Some of the highlights are "Chase"(where you hunt the wind, stars, cats, cars,
your tail, your hat, this, that) "Barefoot Prints" (a love song with Aunt Jemima
and the Three Stooges!) and "Roll Around" (from Chippy). Butch was so delighted
with the end result that he's talked about doing the whole album over again with
a band and releasing it with the acoustic version.
One more piece of history that came around for Butch was the Flatlanders themselves.
Early this year, they undertook a three-week tour, ending up in New York for a
sold-out two-night stand at the Bottom Line this March. No doubt, this was the
highest profile he'd had in a while outside of Texas thanks to the company he
was keeping.

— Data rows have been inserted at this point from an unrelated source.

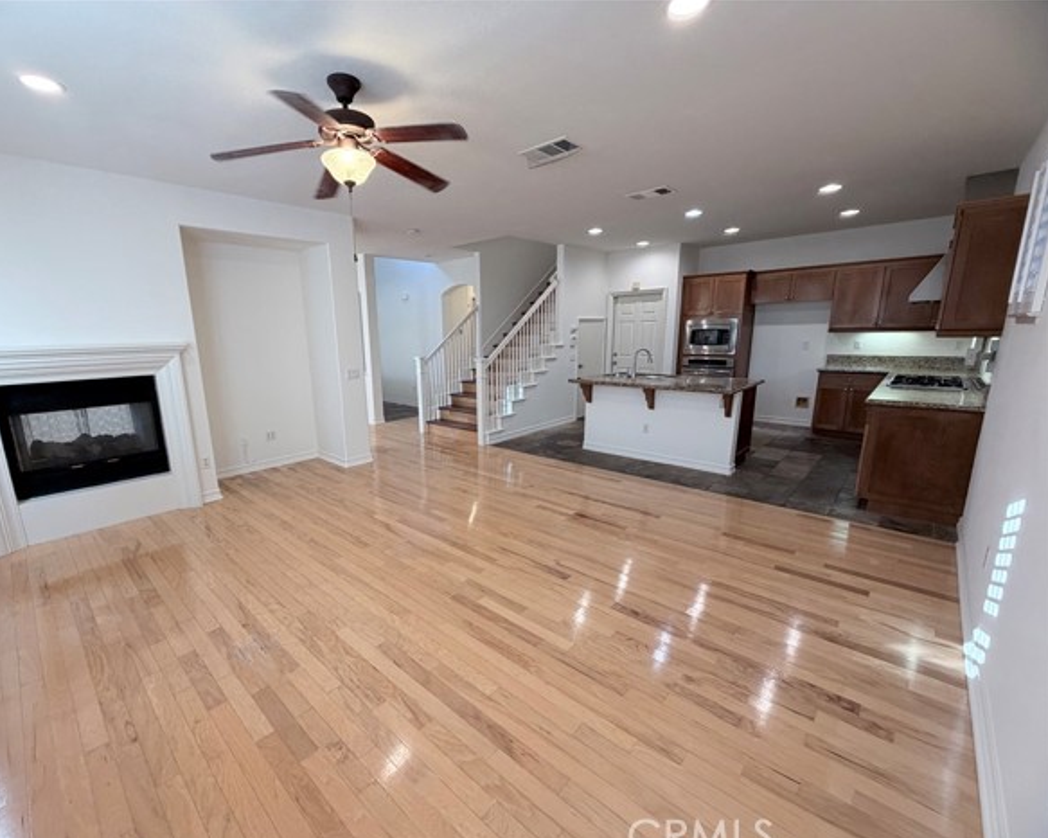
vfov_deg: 84.0
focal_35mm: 15
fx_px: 465
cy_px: 430
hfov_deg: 96.6
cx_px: 482
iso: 200
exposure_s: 1/120
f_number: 2.2
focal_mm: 2.22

Even though they had shown up at each other's gigs again and again,
this was the first time since the early '70's that they headlined together as
the Flatlanders. Sure enough, they evoked the old-timey, folky acoustic ease of
their original group with plenty of honky-tonk, sing-a-longs, yodelling and stories
to set up songs. The three old friends traded verses with an easy, rolling feel,
giving Butch a lot of room to stretch his pipes. Seeing them together, the distinct
personalities come out right away: Jimmie the scrawny spiritualist with the wavering
voice, Joe the handsome rocker and Butch the content comparatively-reserved singer-songwriter.
After the tour, Butch returned to his new hometown of Terlingua (population:
25), a remote Rio Grande ghost-town of arty types in the midst of natural wonders
like canyons, desert, national parks, mountain trails, Indian camps, old mines
and a state-wide Chilli Cook-Off. Lubbock It or Leave It owner Barbara Roseman
explains why Butch had to leave the big city: "Austin had great demands on his
time- everyone ran their ideas by him because of his reputation." And what are
his ambitions and goals today? New album? Tour plans? Art project? Nope. "I'm
going to be working on a house out in the desert. If you think any of my songs
are slightly off the beaten path, wait 'til you see the buildings I build!" Such
are Butch's ultimate ambitions now.
As asinger/songwriter/photographer/producer, it'sbeen said
that Butch isn't as well-known outside of Texas as his peers because he scatters
his talents. He himself doesn't see it that way at all. In fact, he sees all of
his wide-ranging pursuits as complementary. "They all kind of feed each other.
There's times where one has more of a vibe to it so you follow that. In the down-times,
it's good to have other things to be working on in a creative way while you're
doing a re-charge on another activity."
Which is fair enough but what about the fact that he himself doesn't think
that he is not the household name he should be? That's just the way Butch is and
a fan like yours truly be damned. He's found his own peace with himself and that's
all he could care about. Playing the biz game isn't part of his life. Whereupon
he lets forth with the most anti-careerist thing I've ever heard from someone
in the music business. "I don't really care if I write another song. I never have.
I suspect I will though. But if I don't, I have no disappointments whatsoever.
(laughs) I've done a fair amount of songwriting and this and that but I don't
want to depend on that for my minute-by-minute feelings about myself." Mind you,
this is a guy who's been at it for thirty-years-plus.
And you know what? Maybe he's got it right and most everyone else is ass-backwards.
What does he care that his songs were more well-known before he himself was or
that he can't match the rep of the performers who did them (including his old
friends)? Why bother? Much as I admire Jimmie and Joe, Butch is a true inspiration
to me and that's why I wanted to sing his praises. I champion musical underdogs
constantly and sometimes wonder whether all the hard work is worth it. Butch would
probably say that it may not be. But you do what you feel you have to do and when
you can't and don't want to, that's when it's time to hang up your shingle. Maybe
I will one day. Maybe Butch will one day. Maybe that should be written into any
recording or ASCAP contract. Even more than the wonderful, transcendent songs
he's crafted, that could turn out to be Butch's greatest contribution to mankind.